Mr Vaughan said Xero has traditionally left it to customers and their accountants to sort out whose name is put on an account.
But the company has now acknowledged there’s a potential issue with the customers like Mr de Vries, and the tech-savvy directors at Vibe, who were simply unaware that the person who setup an account and put their name on it assumes full control.
“We are working on guidelines, involving input from relevant industry bodies, to provide additional guidance on the relationship between small business owner and accountant in the context of cloud accounting software," Mr Vaughan said.
The counsel added that Xero already has a disputes resolution process. Mr Barry said this statement surprised him; after extended communication with Xero he had no idea how it worked. Mr Vaughan told NBR it involved Xero directly mediating between the parties in a dispute - if both agreed. Alternatively, the company could point people involved in a dispute to relevant industry bodies who could mediate. Xero would abide by any court-ordered or binding mediation resolution.
Xero head of accounting Grant Anderson is heading the effort to put the new guidelines together.

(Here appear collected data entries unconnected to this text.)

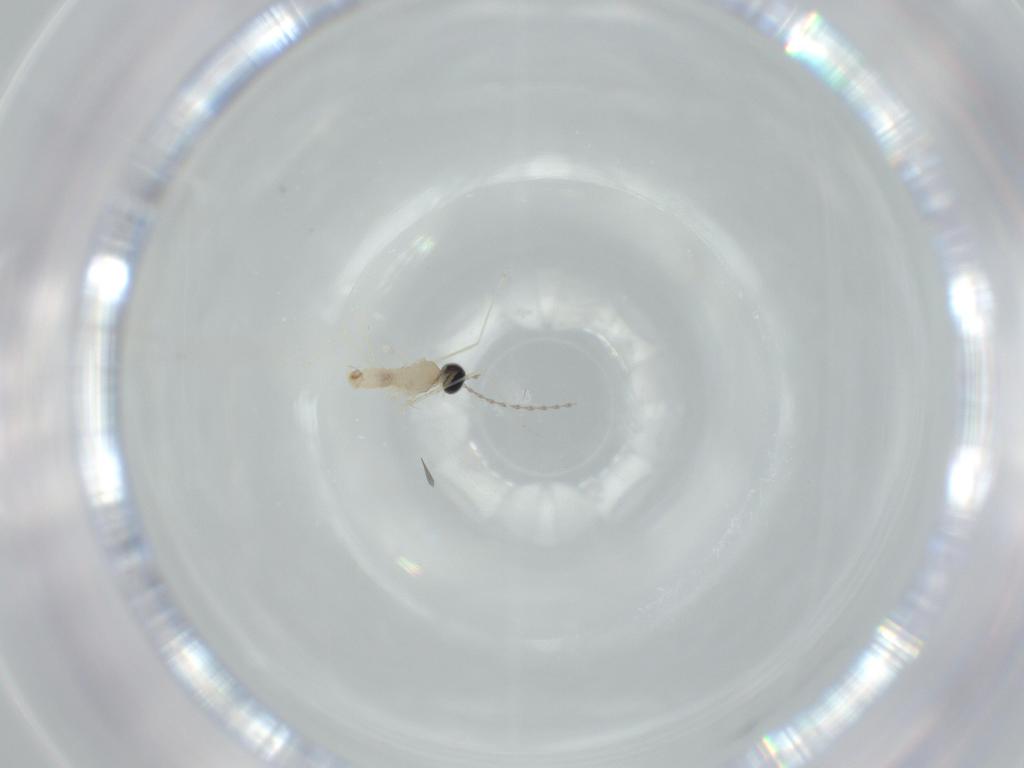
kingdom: Animalia
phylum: Arthropoda
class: Insecta
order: Diptera
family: Cecidomyiidae
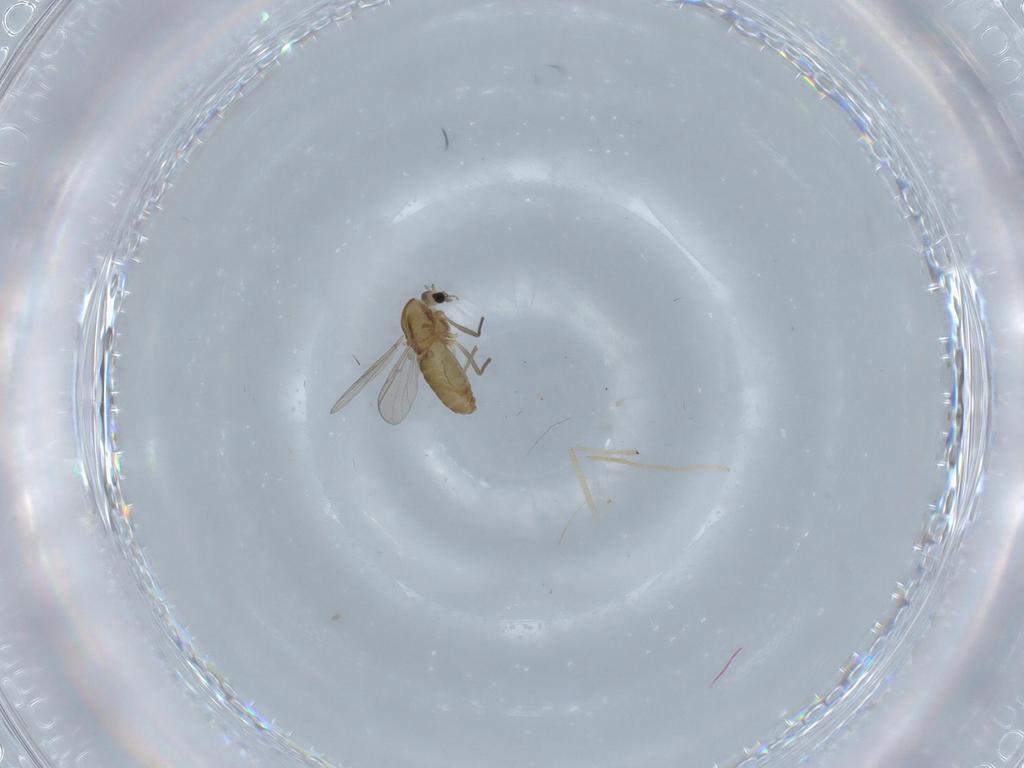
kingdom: Animalia
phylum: Arthropoda
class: Insecta
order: Diptera
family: Cecidomyiidae
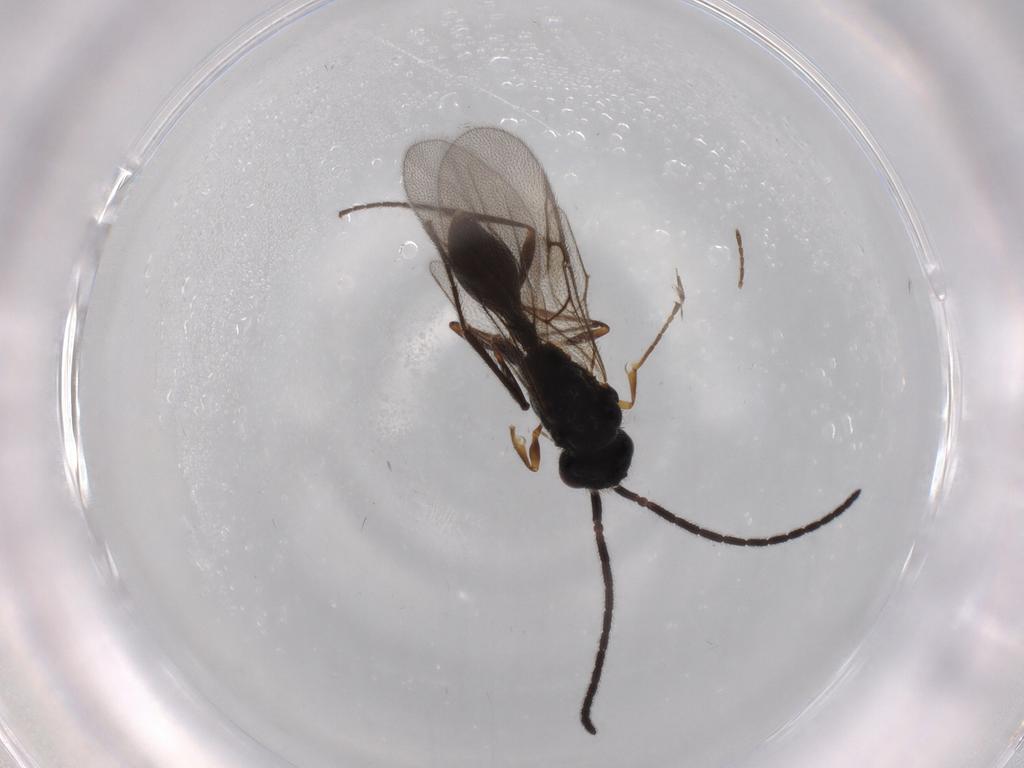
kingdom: Animalia
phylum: Arthropoda
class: Insecta
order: Hymenoptera
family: Diapriidae
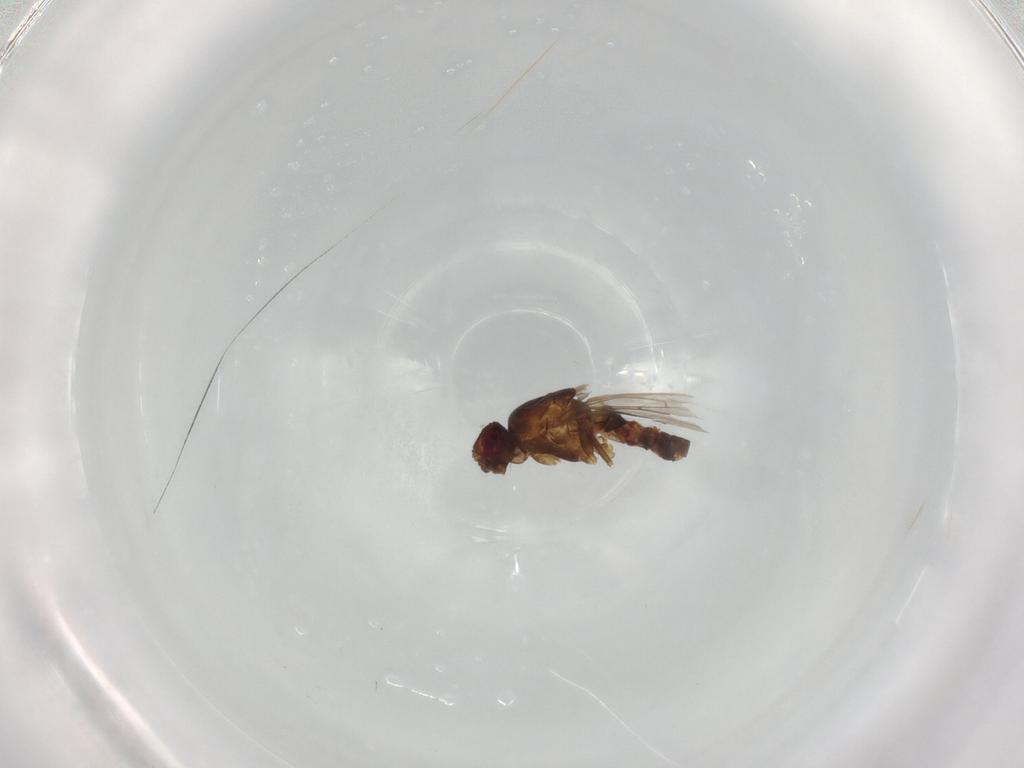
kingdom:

Vibe’s Mr Murphy has a suggestion for the guidelines: allow more than one director (or manager’s) name to be on a Xero account.

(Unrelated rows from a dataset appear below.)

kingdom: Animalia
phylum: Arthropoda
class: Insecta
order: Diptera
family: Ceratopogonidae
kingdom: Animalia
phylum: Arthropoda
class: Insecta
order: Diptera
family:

Mr Vaughan said that could cause more problems than it solves, as it could become difficult to ascertain who had made or approved a change to the account holder’s details.
NBR suggested in the instance where a company has more than one directors, all on the board would have to sign a consent form acknowledging that the person whose name was on the company's Xero account had sole power to make admin changes. At least that way, there would be no nasty surprises about the policy.
Mr Vaughan said with Xero's service sold in 106 countries, each with different regulations and company office registries, such a solution would not be practical to police.
However, he is open to ideas. The general counsel says Xero will blog about the guidelines over the next day or two and solicit feedback [UPDATE: the blog is now online here]. The finished guidelines will be ready “in the near future.”